More than one player has dismissed the notion of relegation, while on the pitch Rangers have rarely played at the tempo of a side desperately attempting to fight their way clear of danger. Loftus Road has become more a sandcastle than a fortress, where the hosts have crumbled to seven league defeats.

Perhaps this is due to the position QPR have occupied for most of the season; close enough to mid-table to be able to smell safety, but never quite clear enough to be able to throw the shackles off. Lost in a lower mid-table no-man’s land. That has led to ongoing hesitancy.

When Hughes took over in January, he inherited a side sitting 17th, two points above the bottom three. Results were poor, but QPR were not cut adrift in the drop-zone, they were merely flirting with danger.

Thus Hughes’s situation did not carry the urgency of a team sitting 18th, 19th or 20th in the table, where the imminent prospect of dropping into the Championship would have infinitely sharpened the focus on survival.

All season there has been the feeling that a 17th-place finish would do. The board said as much: stick with the status quo; where we are now is absolutely fine, so let’s stay there and no more.

The result has been a blurring of targets. On Saturday, a QPR side knowing that a win was not absolutely vital – as long as they maintained their ‘safe’ position of 17th - met a Bolton team hell-bent on victory. It was a predictable outcome.

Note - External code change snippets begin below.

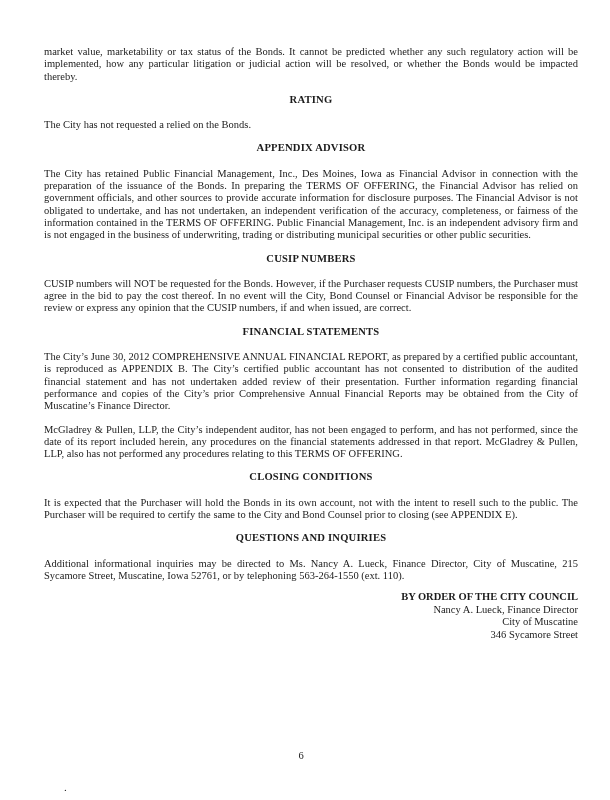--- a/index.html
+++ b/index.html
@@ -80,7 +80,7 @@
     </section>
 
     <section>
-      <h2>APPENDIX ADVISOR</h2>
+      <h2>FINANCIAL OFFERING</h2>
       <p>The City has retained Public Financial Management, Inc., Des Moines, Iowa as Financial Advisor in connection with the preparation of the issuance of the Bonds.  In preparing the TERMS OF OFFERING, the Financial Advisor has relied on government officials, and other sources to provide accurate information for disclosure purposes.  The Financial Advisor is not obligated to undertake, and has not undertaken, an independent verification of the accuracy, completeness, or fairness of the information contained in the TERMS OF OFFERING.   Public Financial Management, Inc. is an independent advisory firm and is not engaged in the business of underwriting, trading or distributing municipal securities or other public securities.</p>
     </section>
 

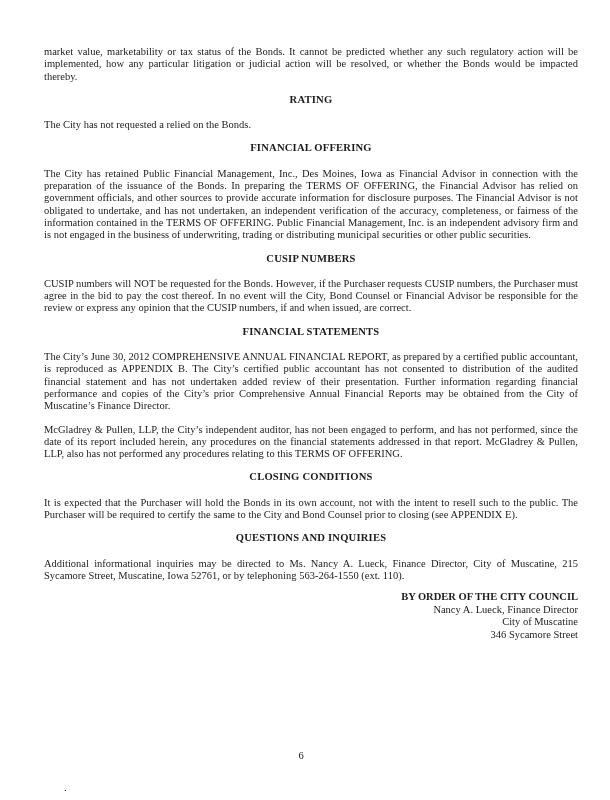--- a/index.html
+++ b/index.html
@@ -97,6 +97,7 @@
 
     <section>
       <h2>CLOSING CONDITIONS</h2>
+      <p>At closing, the City will deliver one bond covering the entire issue with an attached schedule.  The City will pay for Bond Counsel’s legal opinion and the Financial Advisor’s fee.  The City will NOT produce an Official Statement for the Bonds.</p>
       <p>It is expected that the Purchaser will hold the Bonds in its own account, not with the intent to resell such to the public.  The Purchaser will be required to certify the same to the City and Bond Counsel prior to closing (see APPENDIX E).</p>
     </section>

On the face of it, Hughes went for the three points, beginning with two up front and making attacking substitutions, yet the worrying feeling remains he would have happily settled for the draw, a suggestion backed up by his pre-match comments.

Ever since the fixtures were announced back in June, nervous glances were cast at the final 10 games of QPR’s season, the nightmare run-in which many correctly prophesised would shape their season.

Rangers needed to be clear of the relegation zone – certainly not in it – by the time they faced Liverpool in the first of those games. Instead, they have fallen into the bottom three at the very worst moment.

They will almost certainly approach these games with renewed urgency in the knowledge that relegation is all of a sudden staring them in the face. It is hard to escape the conclusion that the damage has already been done.